Throughout the centuries they built various chapels, such as San Segundo and Los Velada, in the XVI century. Another important work by Juan Rodríguez in collaboration with Lucas Giraldo is the altar of Santa Catalina.

The main altar was started in 1502 by Pedro Berruguete, author of the eight tables on the predella: evangelists, doctors of the church, the Flagellation and the Prayer in the Garden, probably finished by Santa Cruz, an artist who would continue the work with the tables of the Crucifixion, Resurrection and Epiphany. Finally, the Juan de Borgoña altarpiece is finished.

Under the protection of the generic declaration of the Decree of April 22, 1949, and Law 16/1985 on Spanish Historical Heritage.

Interior

Alonso de Madrigal tomb.
Charles Clifford: Abside Avila Cathedral, 1860

Avila Cathedral is considered the first Gothic cathedral in Spain.

The plan has French influences and some resemblance to the Saint-Denis basilica, the first Gothic church. The head is highly original, for two reasons: on the outside it is fortified, in the form of a solid and crenellated apse, popularly known as "Cimorro"; while inside it presents a double ambulatory, with fine columns and pointed arches, which give this space a sensation of lightness and openness.

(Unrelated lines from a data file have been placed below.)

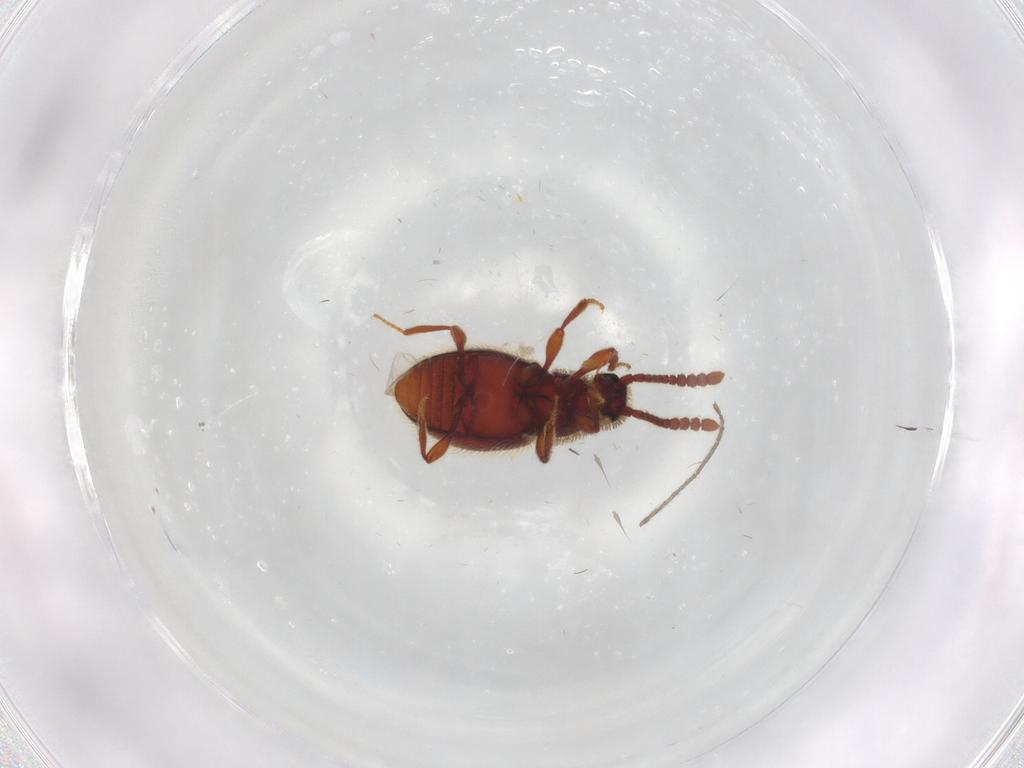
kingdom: Animalia
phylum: Arthropoda
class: Insecta
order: Coleoptera
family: Staphylinidae
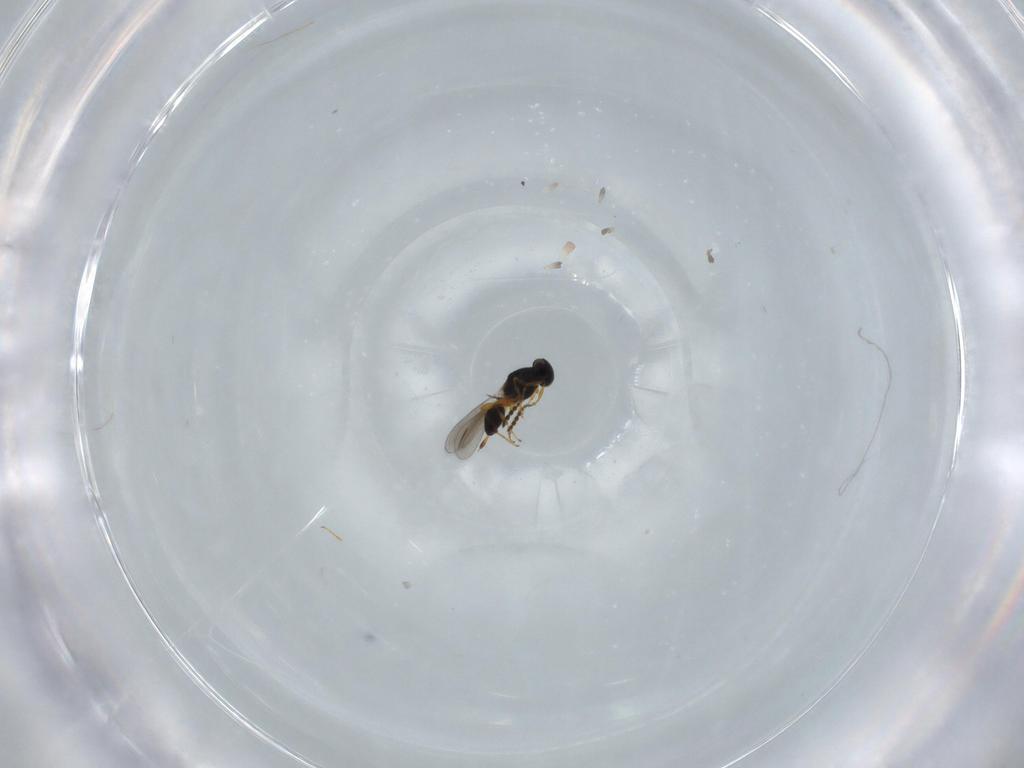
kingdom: Animalia
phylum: Arthropoda
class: Insecta
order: Hymenoptera
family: Platygastridae
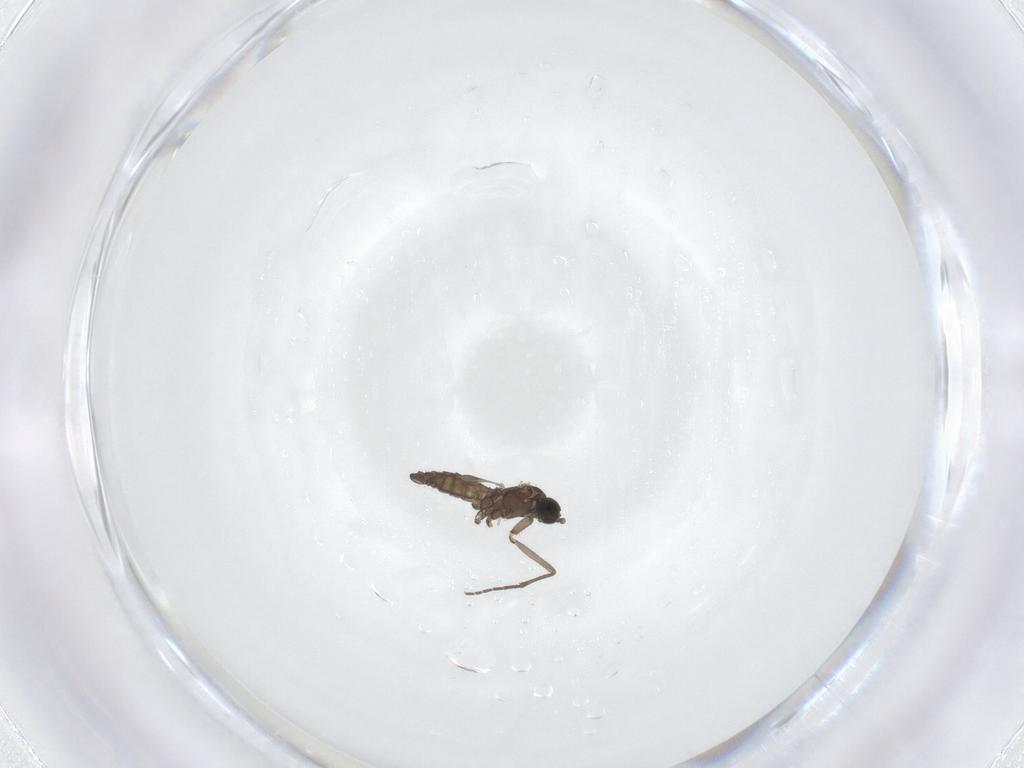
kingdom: Animalia
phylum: Arthropoda
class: Insecta
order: Diptera
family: Sciaridae
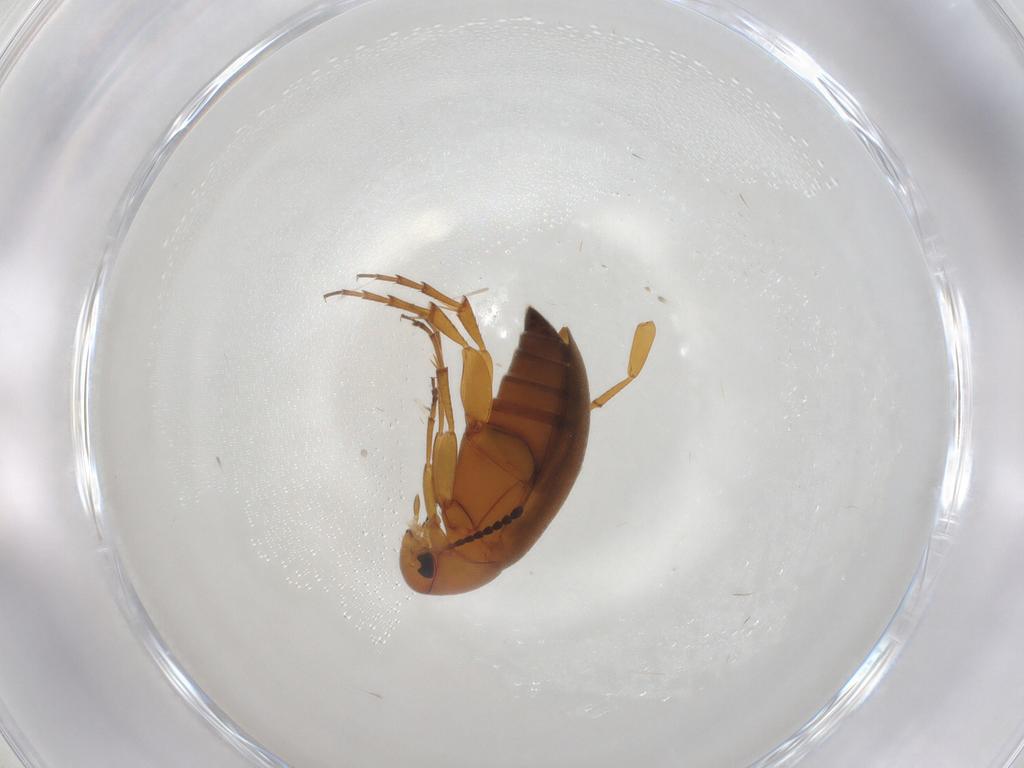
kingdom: Animalia
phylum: Arthropoda
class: Insecta
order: Coleoptera
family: Scraptiidae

The body of naves corresponds to a period in which the Gothic had entered a more refined and luminous phase. The three naves are of the same width, but the central one is notably higher, and it opens with large windows to the outside. The vaults are mostly simple quadripartite ribbed.

Personalities

In the cathedral rest the mortal remains of the historian and penultimate president of the government of the Second Spanish Republic in exile, Claudio Sánchez-Albornoz, and of the president of the Government of Spain from 1976 to 1981 Adolfo Suárez and his wife, Amparo Illana.